Population-biomass dynamics and the absence of - 3/2 self-thinning in the clonal weed Salvinia molesta

Abstract In the field, the population density (n) of crowded, living ramets of Salvinia molesta ranged from 2500 m ^?2 in nutrient-poor water to more than 30 000 m^?2 in nutrient-rich water. Biomass of living shoots (B) in some localities exceeded 600 gm^?2 dry weight (150 tonnes ha^?1 fresh weight) and shoots plus roots of living and floating dead material exceeded 1600 gm^?2 dry weight (400 tonnes ha^?1 fresh weight). The ultimate limit B= 10⁵n^0.5 suggested by previous authors was not exceeded. The highest n and smallest ramets occurred in nutrient-rich water and B was a linear function of n.
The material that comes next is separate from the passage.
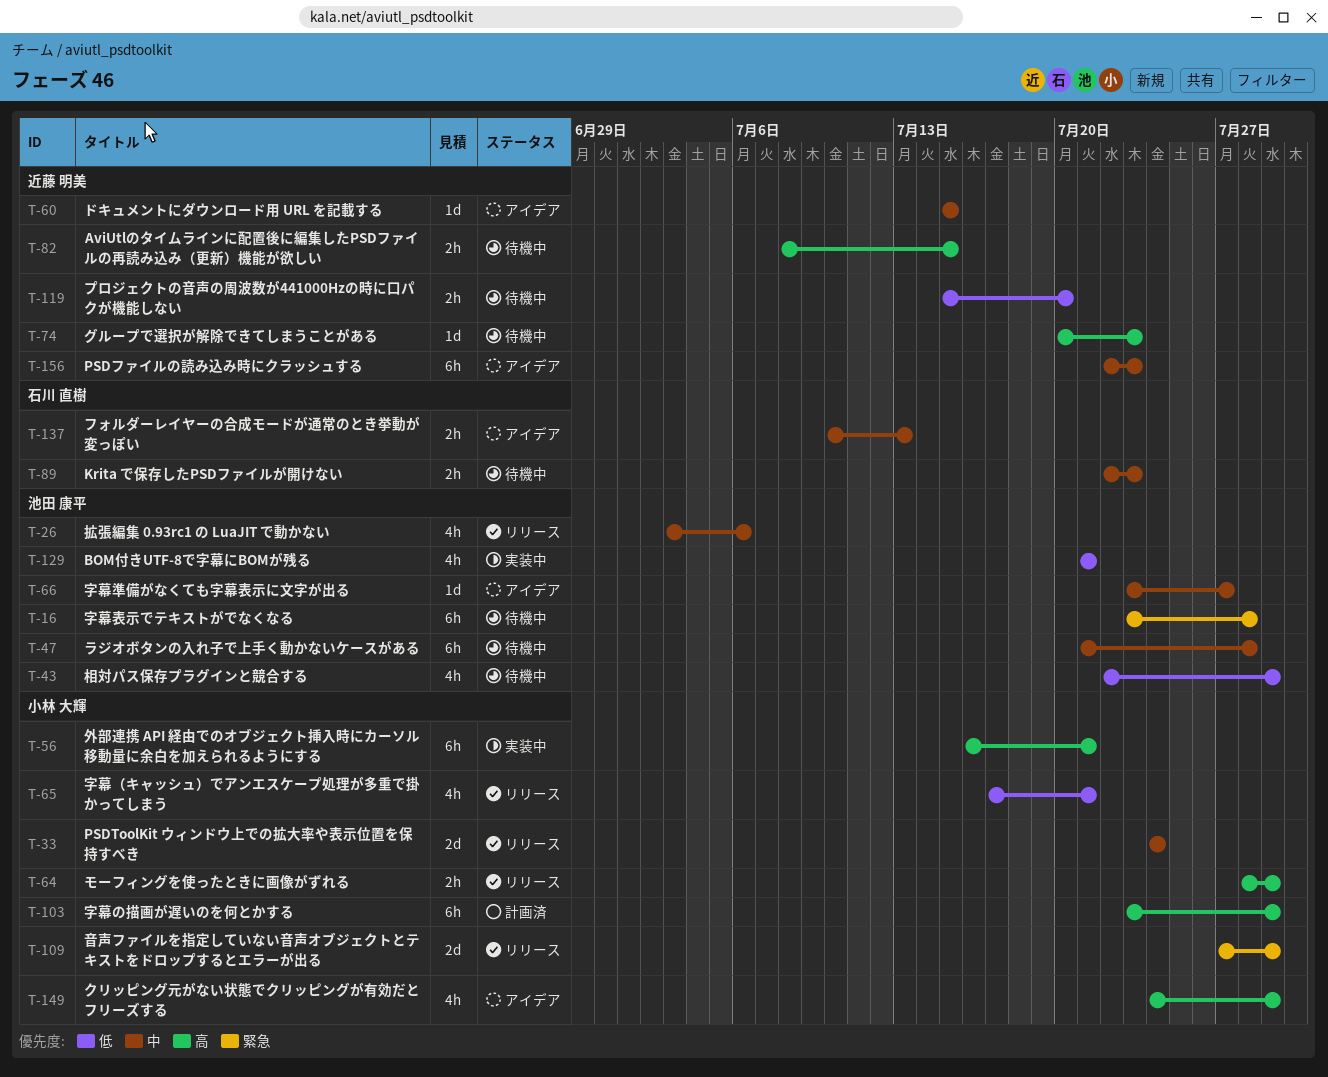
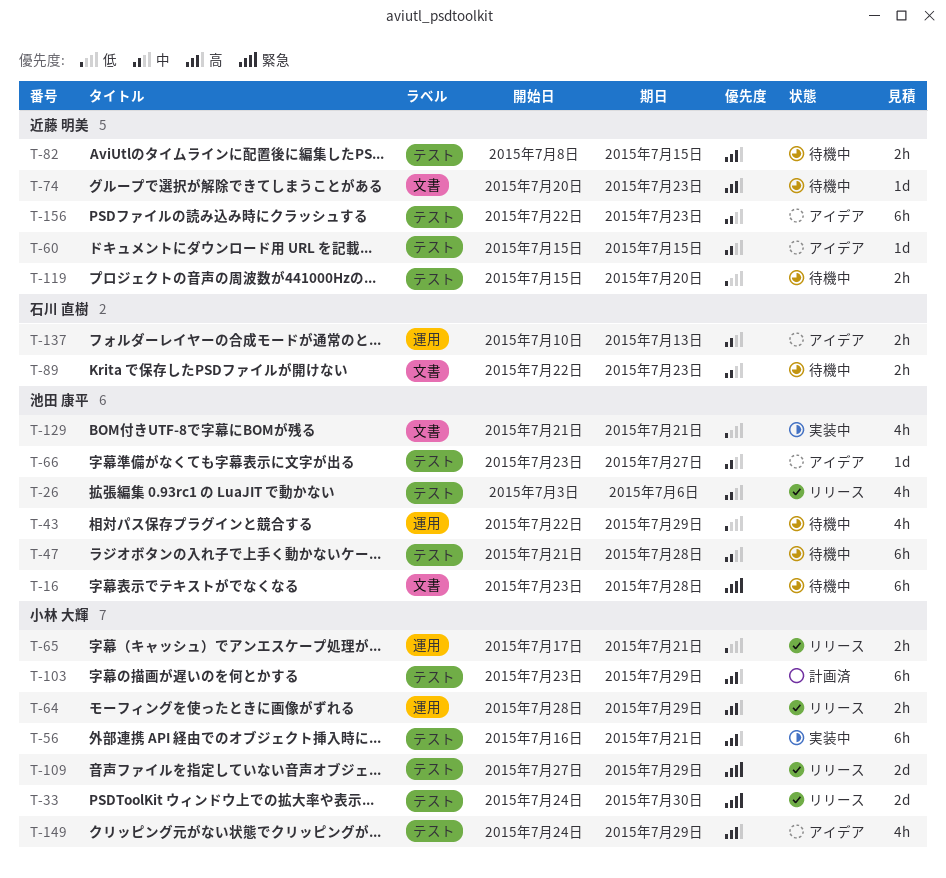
T-33, priority: 中 -> 緊急
T-33, due: Jul 24 -> Jul 30
T-65, estimate: 4h -> 2h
Field experiments confirmed no effect of n, but a strong effect of nutrient availability, on ramet weight. In a glasshouse experiment, ramet populations did not ‘self-thin’ along the log log B-n trajectory of slope -0.5, which has been suggested for aclonal plants, but followed trajectories having slopes closer to +1.0 before halting at the ambient B-n limit. Nutrient concentrations in the plants increased during the experiment, causing ramet size to decrease and slopes of log log B-n trajectories to depart from +1.0 by amounts which reflected the degree to which nutrient concentration had changed. Under constant conditions, mean ramet size is expected to remain constant and log log B-n trajectories to travel in a straight line of slope +1.0 to the ambient B-n limit. This behaviour of salvinia, whose ramets consist of a single structural module, is contrasted with that expected of clonal plants whose ramets are made up of multiple structural modules. A logistic model explained the increases in n and biomass of living and dead ramets when ramets were assumed to have constant longevity, constant time to decay, and when both the B-n limit and size of ramets were dependent on nitrogen content of the plant. There was no indication that physiological integration within phenets halted production of new ramets when carrying capacity was reached and new ramets continued to be produced on top of older ramets. Rates of ramet mortality were equal to, and dependent on, rates of ramet natality.